### What is required
Look through the records below and copy each line that includes the word "down".

### Entries provided
════

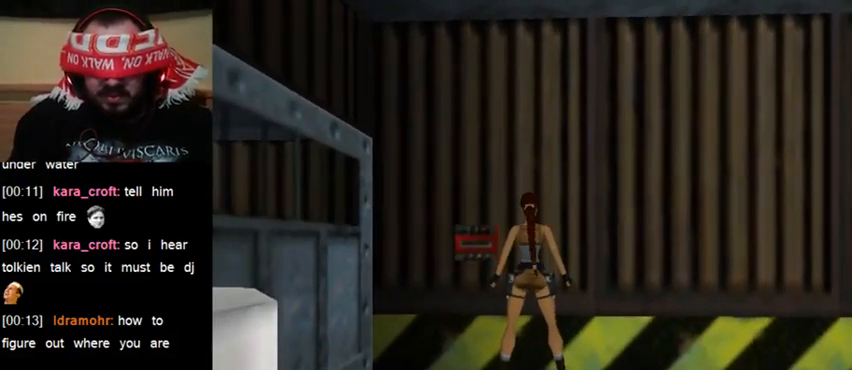
{"keys": [], "events": [[333, "sl", "down"], [433, "sl", "up"]]}
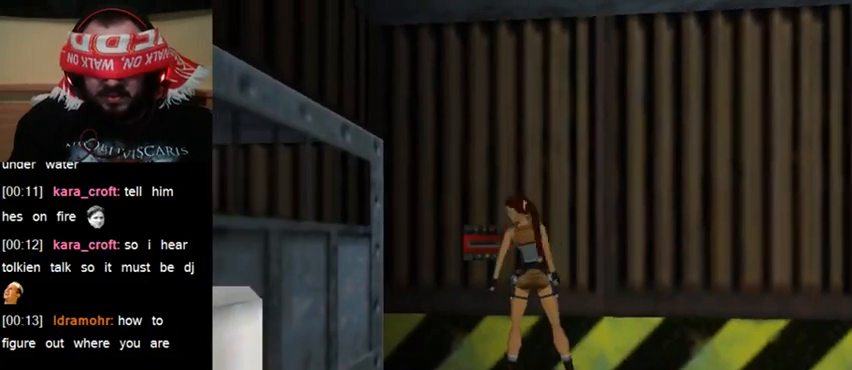
{"keys": ["act"], "events": [[33, "act", "down"]]}
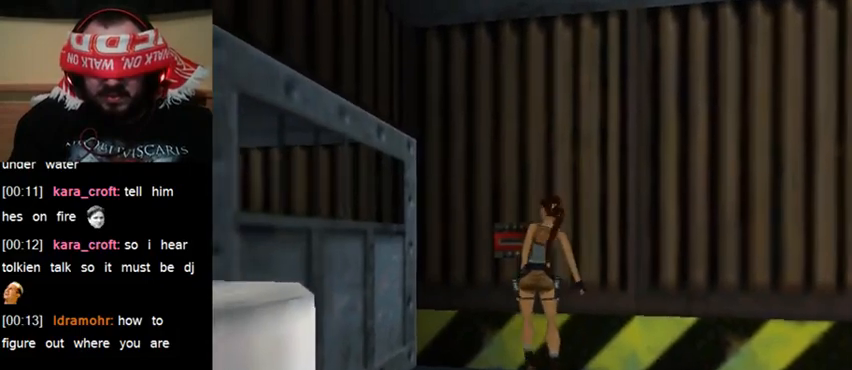
{"keys": ["act"], "events": []}
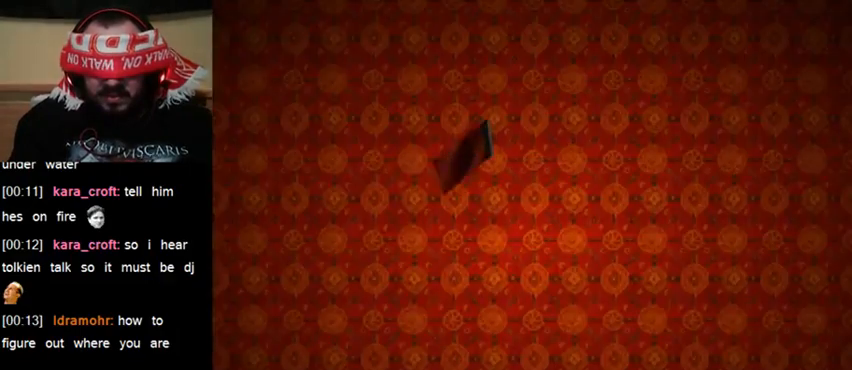
{"keys": [], "events": [[200, "act", "up"]]}
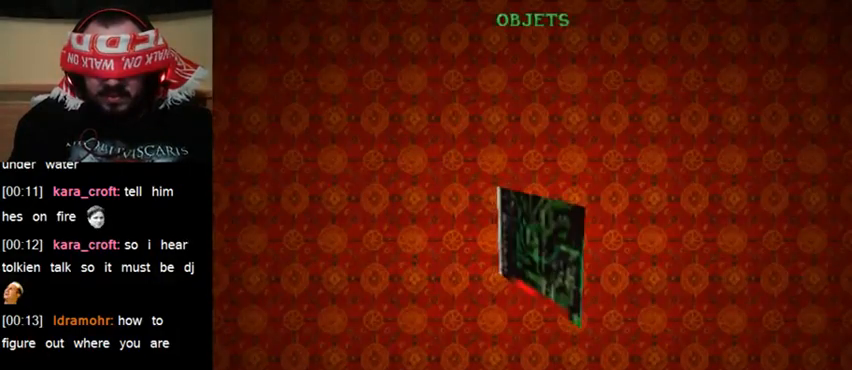
{"keys": [], "events": [[300, "act", "down"], [433, "act", "up"]]}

════

### Answer area
{"keys": [], "events": [[333, "sl", "down"], [433, "sl", "up"]]}
{"keys": ["act"], "events": [[33, "act", "down"]]}
{"keys": [], "events": [[300, "act", "down"], [433, "act", "up"]]}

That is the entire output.